La Pastorale Pénitentiaire franchit la ligne entre le pastoral et le politique

La Pastorale Pénitentiaire franchit la ligne entre le pastoral et le politique

La Conférence épiscopale espagnole a présenté la Memoria de Pastoral Penitenciaria 2024, document qui recueille plus de 1 200 programmes en prisons, près de 3 000 collaborateurs et un investissement de 2,9 millions d’euros. Dans ses pages, l’Église montre l’engagement des chapelains et des volontaires envers les détenus, avec des programmes d’assistance religieuse, sociale et juridique qui touchent des milliers d’internés.

Cependant, le rapport ne se limite pas à exposer l’action pastorale. Il entre également dans des évaluations politiques :

Nous notons aussi un manque de réponse institutionnelle face à la population croissante provenant d’autres pays et qui se voient poussés à délinquer et purgent leur peine dans les établissements pénitentiaires. Le manque de soutien familial, d’enracinement, de liens sociaux et beaucoup d’entre eux/elles à des âges très précoces nous offre un panorama sombre sur la réponse à donner depuis les institutions sociales et communautaires. De plus, nous voyons que cela s’aggrave avec la polarisation politique croissante et l’utilisation sans scrupules à des fins électorales du problème migratoire, en particulier maghrébin.

P. José Antonio García Quintana, sj
Directeur du Département de Pastoral Pénitentiaire de la CEE

Attention au détenu, oui ; posture politique, non

Il est évident que la Pastorale Pénitentiaire doit s’attendre à la réalité concrète de chaque interné : la solitude, le déracinement, le manque de famille ou de liens sociaux. À cet égard, signaler la situation des détenus étrangers —qui représentent environ un tiers de la population pénitentiaire— est légitime et nécessaire.

Mais il en va tout autrement d’affirmer, comme le fait la Memoria, que le problème migratoire en Espagne est « utilisé sans scrupules à des fins électorales » et d’attribuer la difficulté de réinsertion de certains groupes uniquement à la polarisation politique. Cette interprétation dépasse ce qui correspond à un rapport pastoral.

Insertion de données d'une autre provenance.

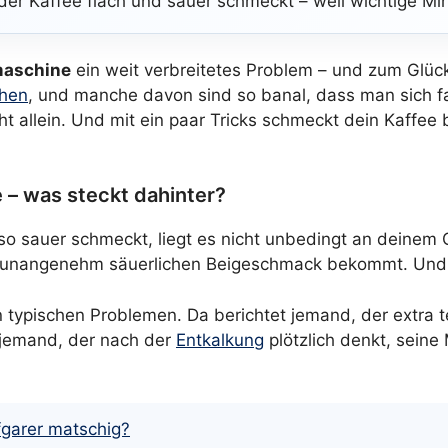
er Kaffee flach und sauer schmeckt – weil wichtige Min
maschine
ein weit verbreitetes Problem – und zum Glück
hen
, und manche davon sind so banal, dass man sich fas
t allein. Und mit ein paar Tricks schmeckt dein Kaffee 
 – was steckt dahinter?
so sauer schmeckt, liegt es nicht unbedingt an deinem
 unangenehm säuerlichen Beigeschmack bekommt. Und g
 typischen Problemen. Da berichtet jemand, der extra t
jemand, der nach der
Entkalkung
plötzlich denkt, seine
garer matschig?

La réalité structurelle de l’immigration

En Espagne, selon les données du Ministère de l’Intérieur, il y a plus de 45 000 détenus, dont un tiers sont étrangers. Parmi eux, se distingue un poids considérable d’internés maghrébins, beaucoup de jeunes et avec un faible enracinement. C’est une réalité objective qui pose des problèmes structurels et qui ne se résout pas avec des déclarations idéologiques.

Si existe un type d’immigration qui montre une plus grande propension à la délinquance, l’analyse politique et sociale est indispensable, car le bien commun exige du rigorisme. Mépriser cette dimension, comme le fait la Memoria, c’est tomber dans un discours partial qui n’apporte pas de solutions et risque d’éloigner la Pastorale des gens.

Une mission qui doit se centrer sur l’essentiel

L’Église a une tâche irrenonçable dans les prisons : accompagner spirituellement les détenus, annoncer l’Évangile et offrir un soutien humain et sacramentel. Cette mission est celle qui justifie la présence des chapelains, des volontaires et des maisons d’accueil.

Quand le rapport mélange les plans —passant de la pastorale au discours politique—, il court le danger de diluer sa mission spécifique. La dénonciation des carences médicales, l’accompagnement des détenus atteints de maladies mentales ou l’aide aux femmes internées avec des charges familiales font partie du regard pastoral. Mais l’analyse politique chargée d’idéologie n’aide pas : elle obscurcit la vérité, retire de la crédibilité et dilue le témoignage évangélique.

Entre l’Évangile et la politique

La Pastorale Pénitentiaire accomplit un travail énorme dans des conditions difficiles, mais sa force réside dans le fait de montrer le Christ au milieu de la prison, et non dans la répétition de diagnostics qui sonnent comme des titres partisans. Signaler le déracinement des immigrés détenus est nécessaire ; en faire un récit politique sur la polarisation électorale, c’est confondre les plans et retirer de l’efficacité à la mission.

Dans un contexte où la foi est rare dans la vie des internés et où les chapelains sont de plus en plus rares, la priorité devrait être de renforcer la présence sacramentelle et pastorale. Le reste, aussi engagé qu’il puisse sembler, finit par éloigner l’Église de sa mission essentielle et des gens qu’elle veut servir.